Do Millennials Want Plastic Surgery? Or Are They Killing It?
Well, it turns out that Millennials are undergoing plastic surgery and cosmetic procedures for many of the same reasons that those who came before them. The first wave of Millennials are getting to the point where age is beginning to show–and Millennials are working to ensure it shows a little bit less.
Of course, that’s not the whole story. It shouldn’t be surprising that Millennials, like any other group, have a complicated rationale for undergoing plastic and cosmetic surgery. It’s not all about Botox and wrinkles. There are, indeed, some much more interesting reasons why Millennials want plastic surgery. So let’s take a look at what Millennials are really after when they look into cosmetic and plastic surgery.
Millennials and Body Contouring
Millennials, generally speaking, is a loose term that refers to anyone born between the years of 1981 and 1996. Of course, those years fluctuate somewhat, depending on who is defining “Millennial.” But the point is that the term generally refers to those who came of age during the change of the millennium.
And that same group of people is reaching the age where body contouring procedures are becoming both relevant and prominent:
- Many Millennial patients are interested in tummy tuck procedures after having children, as a tummy tuck can restore the fit and firm look you had before going through pregnancy.
- Millennials are also interested in liposuction procedures, which give patients the ability to contour the body and eliminate stubborn areas of fat. Many Millennials are getting their first tastes of these stubborn areas of fat, after all.
Most research into this area seems to support the notion that Millennials are far more interested in body contouring than facial plastic surgery procedures. There are two primary reasons for that:
- Millennials have (generally speaking) not yet reached the age where wrinkles and lines are a primary concern.
- Non surgical and non invasive options, such as Botox and Juvederm injections, provide a significant enough alternative for Millennials to pursue these options instead.
Why Do Millennials Get Botox?
As we just noted, Millennials primarily go in for two types of cosmetic procedure: body contouring and non surgical facial procedures. But Millennials aren’t going to have much in the way of wrinkles (yet). So why do Millennials get Botox?

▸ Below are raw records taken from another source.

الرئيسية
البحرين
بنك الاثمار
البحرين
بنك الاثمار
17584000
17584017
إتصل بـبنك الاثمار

The answer lies in a term called, confusingly, “prejuvination.” Okay, I guess it’s not that confusing (though it is a little challenging to say out loud). “Prejuvenation” is taking steps to preserve the youthfulness of your skin rather than rejuvenating it. It’s preventing the appearance of aging in the first place.
And that’s why Millennials get Botox. There’s some evidence to suggest that getting Botox injections even before wrinkles manifest can actually slow the development of those wrinkles. Now, whether that research pans out and Botox really does prevent wrinkles and lines is up for debate–but the underlying principles make sense, more or less.

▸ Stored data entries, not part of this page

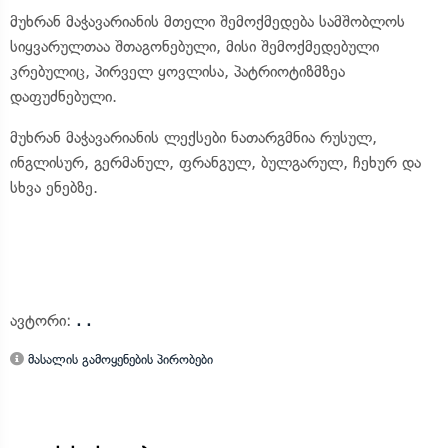
მუხრან მაჭავარიანის მთელი შემოქმედება სამშობლოს
სიყვარულთაა შთაგონებული, მისი შემოქმედებული
კრებულიც, პირველ ყოვლისა, პატრიოტიზმზეა
დაფუძნებული.
მუხრან მაჭავარიანის ლექსები ნათარგმნია რუსულ,
ინგლისურ, გერმანულ, ფრანგულ, ბულგარულ, ჩეხურ და
სხვა ენებზე.
ავტორი:
. .
მასალის გამოყენების პირობები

Millennials Are Just Like Any Other Group
I know this story–and stories like them–tend to sensationalize Millennials, but it’s worth noting that every age group is going to gravitate towards those procedures that provide the most relevant results. In this way, Millennials really aren’t all that different from any other age group.

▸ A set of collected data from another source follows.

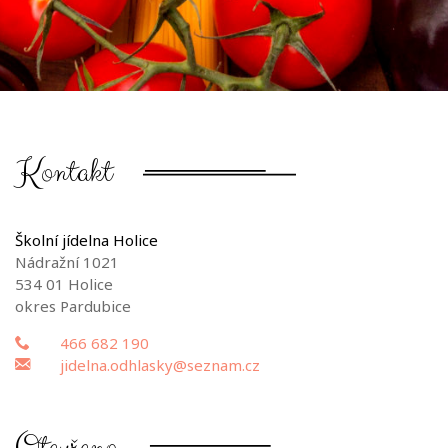
Kontakt
Školní jídelna Holice
Nádražní 1021
534 01 Holice
okres Pardubice
466 682 190
jidelna.odhlasky@seznam.cz
Otevřeno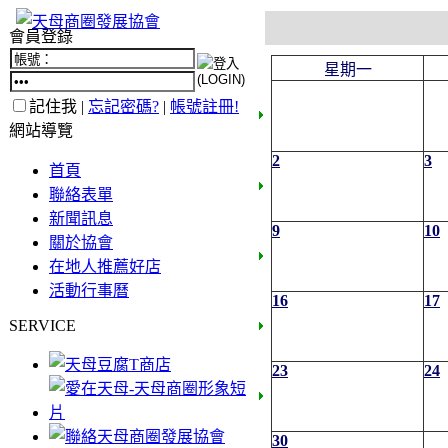
會員登錄
星期一
記住我 |
忘記密碼?
|
帳號註冊!
網站導覽
2
3
首頁
聯絡表單
新聞訊息
9
10
關於協會
在地人推薦好店
活動行事曆
16
17
SERVICE
23
24
30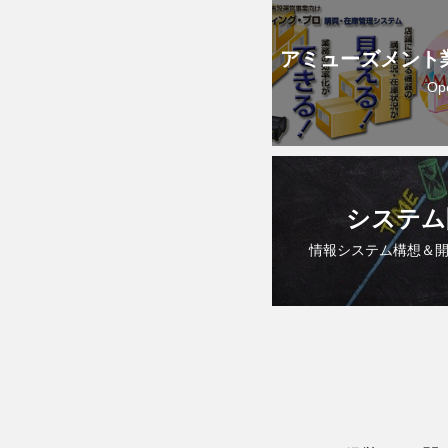
アミューズメント
Op
システム
情報システム構想＆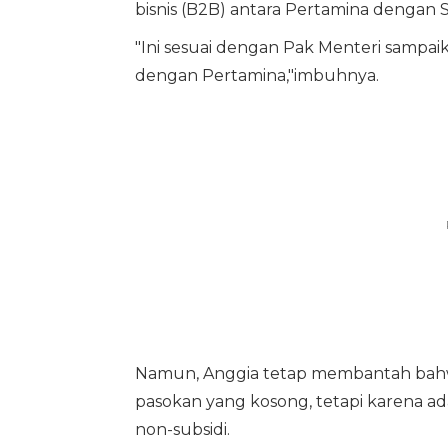
bisnis (B2B) antara Pertamina dengan 
"Ini sesuai dengan Pak Menteri sampaika
dengan Pertamina,"imbuhnya.
Namun, Anggia tetap membantah bahw
pasokan yang kosong, tetapi karena ad
non-subsidi.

Do Millennials want plastic surgery? Well, sure–but only for those procedures that make sense for Millennials. And that’s what plastic and cosmetic surgeons should want. They should want patients to be interested only in those procedures that make sense and provide results.
It’s likely that when Generation Z (they come after Millennials) comes of age, they’ll be interested in a different set of procedures. That’s just what happens as generations grow up. Tastes change, priorities change, capabilities change. It should surprise us, then, that sometimes what patients want from plastic surgery changes as well.
Do Millennials want plastic surgery? They do–but it might not be the plastic surgery you wanted. And that’s okay.